*WHAT YOU ARE ASKED TO DO*:
Below are entries; output exactly the lines from the one with "side table: present" to the one with "pouf: present [661,569,814,675]", both included, and nothing else.

*INPUT RECORDS*:

######

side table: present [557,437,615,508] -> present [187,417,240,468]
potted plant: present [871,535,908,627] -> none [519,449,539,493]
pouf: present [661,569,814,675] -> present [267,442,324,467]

######

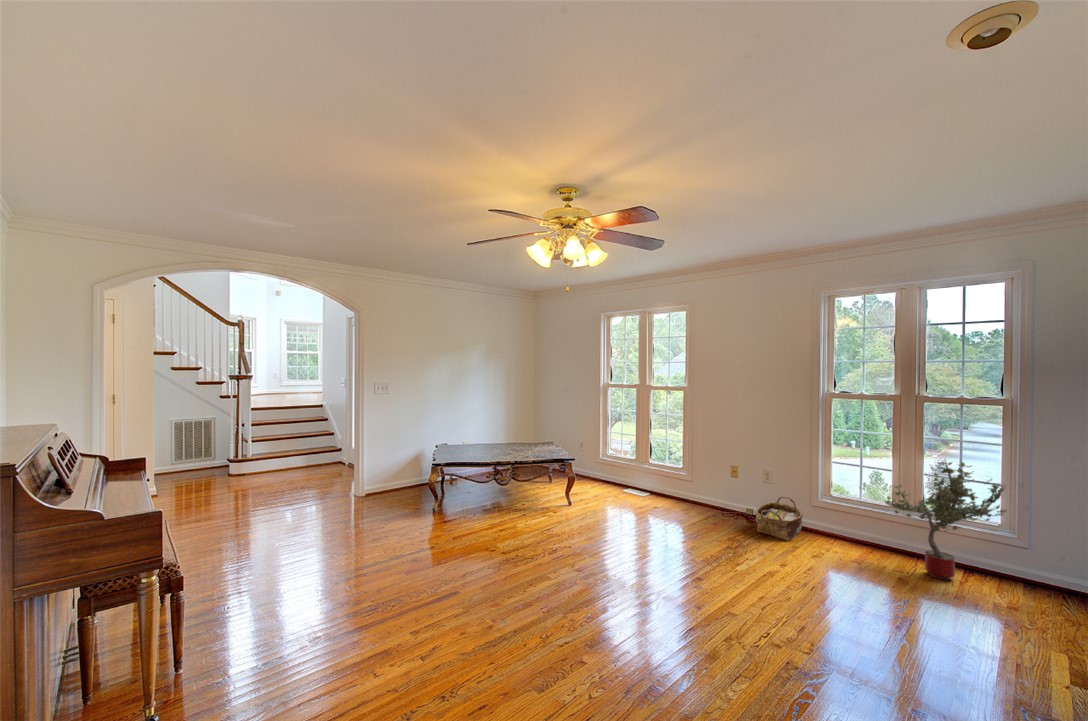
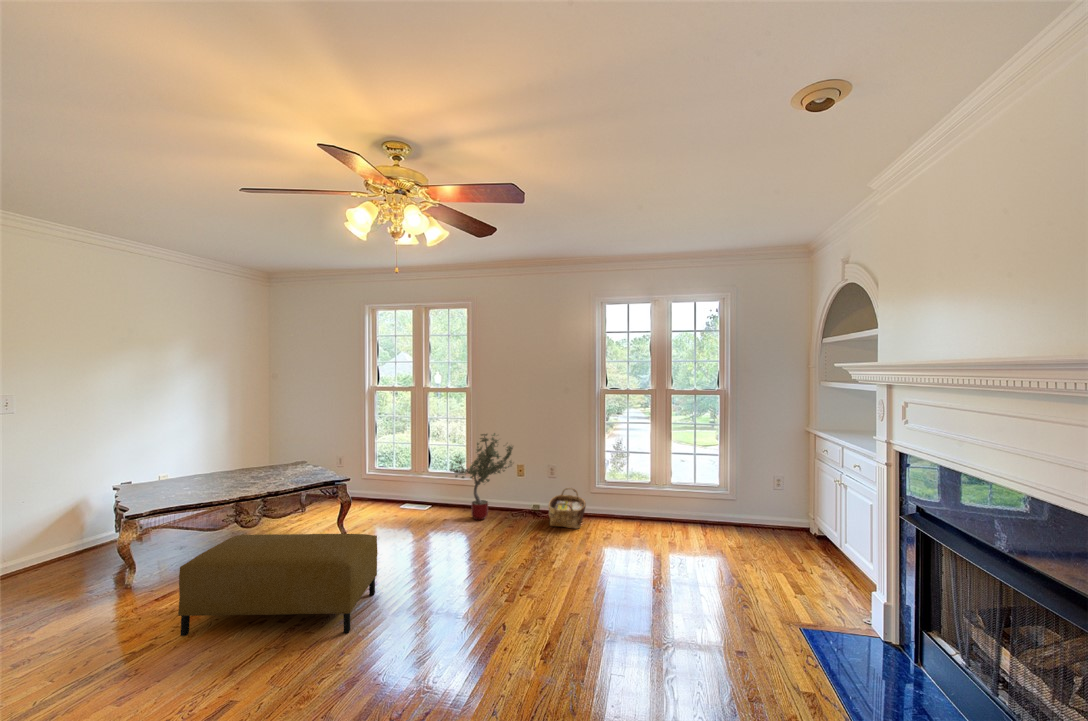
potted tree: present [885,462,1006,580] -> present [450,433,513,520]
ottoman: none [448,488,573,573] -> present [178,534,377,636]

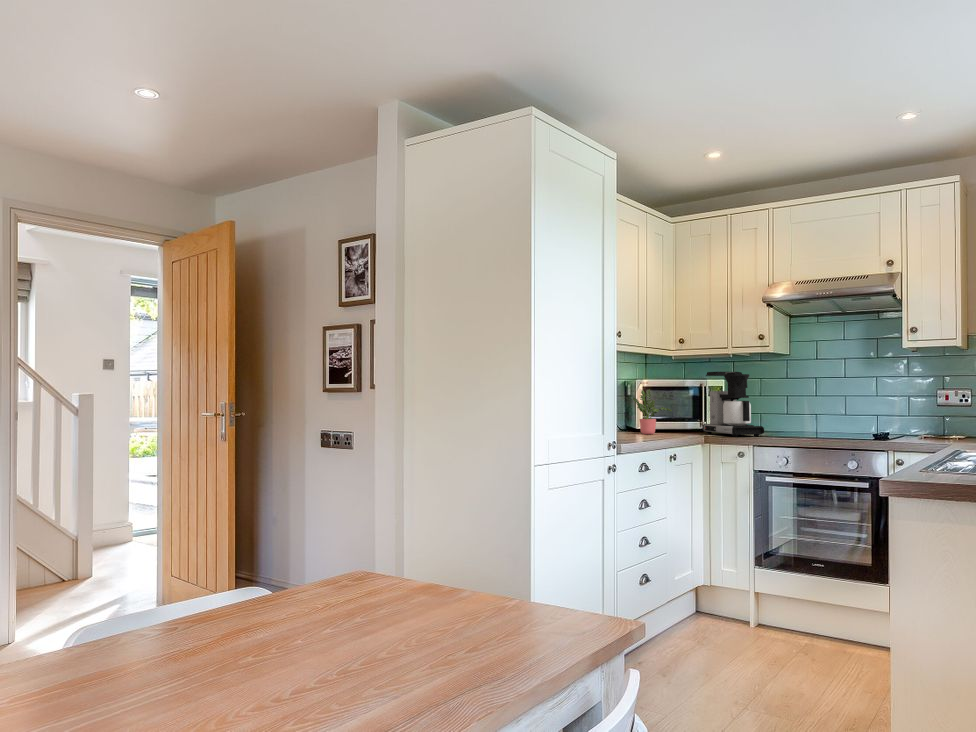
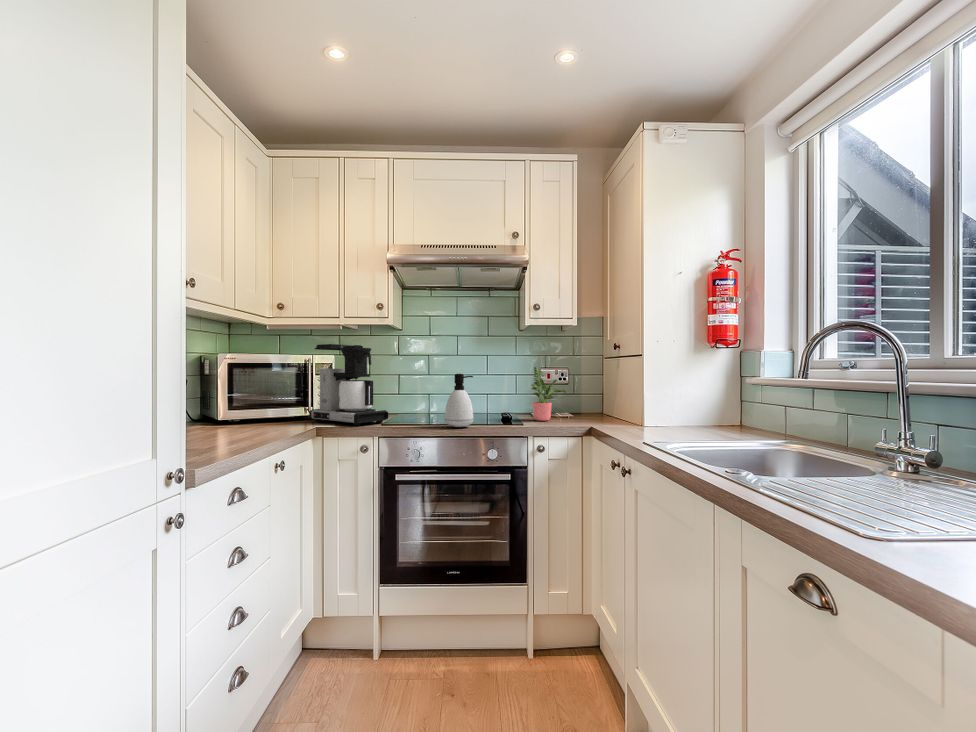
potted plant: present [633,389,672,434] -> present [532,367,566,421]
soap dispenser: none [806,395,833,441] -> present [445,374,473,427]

######

*ANSWER FOR THE TASK*:
side table: present [557,437,615,508] -> present [187,417,240,468]
potted plant: present [871,535,908,627] -> none [519,449,539,493]
pouf: present [661,569,814,675] -> present [267,442,324,467]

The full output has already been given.